Annoncée en grande pompe par le président américain sortant Donald Trump, la normalisation des relations entre le Maroc et Israël a suscité des réactions diverses du côté marocain et israéliens. Boris Lefebvre nous en dit plus !

Maroc/Israël : des liens ancestraux

En Israël vivent plus d’un million de juifs d’origine marocaine. De même, environ trois milles juifs continuent de vivre au Maroc qui est visité chaque année par environ soixante-dix mille israéliens. La présence d’une communauté juive au Maroc quant à elle remonte à des siècles ! Des liens ancestraux se sont donc tissés entre les juifs venus d’Andalousie pour la plupart et le Maroc qui les a accueillis. Malgré une vague d’immigration massive vers Israël dans les années 60, les juifs marocains n’ont jamais perdu les liens qui les relient à leur terre natale. Le pays compte toujours un bon nombre synagogues, de musées et d’écoles juives. Ces éléments expliquent pourquoi la normalisation des relations entre Rabat et Tel-Aviv fut très bien accueillie par une grande partie de la société marocaine, malgré les réserves des courants conservateurs.
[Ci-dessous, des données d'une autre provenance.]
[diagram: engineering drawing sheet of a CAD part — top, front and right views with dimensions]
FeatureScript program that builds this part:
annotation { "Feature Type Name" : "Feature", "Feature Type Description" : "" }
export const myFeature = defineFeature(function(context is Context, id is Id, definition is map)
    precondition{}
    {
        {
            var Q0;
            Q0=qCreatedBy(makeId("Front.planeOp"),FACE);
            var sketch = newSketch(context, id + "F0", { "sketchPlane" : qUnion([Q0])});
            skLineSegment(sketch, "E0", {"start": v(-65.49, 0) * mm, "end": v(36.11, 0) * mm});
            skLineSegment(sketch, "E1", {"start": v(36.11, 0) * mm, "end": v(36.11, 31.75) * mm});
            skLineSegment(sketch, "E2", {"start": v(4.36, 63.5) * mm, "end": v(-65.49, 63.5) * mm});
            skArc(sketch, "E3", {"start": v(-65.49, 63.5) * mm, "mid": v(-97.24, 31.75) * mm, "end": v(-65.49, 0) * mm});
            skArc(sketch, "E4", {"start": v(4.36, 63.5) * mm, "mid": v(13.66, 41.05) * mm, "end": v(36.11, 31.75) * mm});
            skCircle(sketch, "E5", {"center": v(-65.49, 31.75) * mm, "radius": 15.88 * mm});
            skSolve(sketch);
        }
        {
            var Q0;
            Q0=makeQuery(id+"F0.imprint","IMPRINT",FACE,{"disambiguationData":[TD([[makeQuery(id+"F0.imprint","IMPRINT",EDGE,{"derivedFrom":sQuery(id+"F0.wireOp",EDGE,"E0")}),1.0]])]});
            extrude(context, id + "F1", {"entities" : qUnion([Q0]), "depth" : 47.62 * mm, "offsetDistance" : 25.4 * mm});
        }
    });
En apprenant la nouvelle, la communauté juive marocaine n’a pas pu retenir sa joie. Une joie qu’elle a vivement exprimée sur les réseaux sociaux et les médias nationaux. Du côté d’Israël, l’enthousiasme fut le même. En effet, plusieurs ministres du gouvernement israélien actuel, et membres du Knesset sont d’origine marocaine. Dans une vidéo publiée le 13 décembre dernier, Amir Peretz a déclaré : « Je suis né au Maroc, à Boujad, et j’ai l’impression que mon rêve est devenu réalité ».

Un rapprochement aussi bien politique qu’économique

Dès l’annonce de la normalisation des relations entre le Maroc et Israël, plusieurs rencontres furent organisées entre les ministres des deux pays. Durant ses réunions bilatérales il était question d’établir des collaborations sur le plan économiques qui vont bénéficier aussi bien au royaume chérifien qu’à l’État hébreux.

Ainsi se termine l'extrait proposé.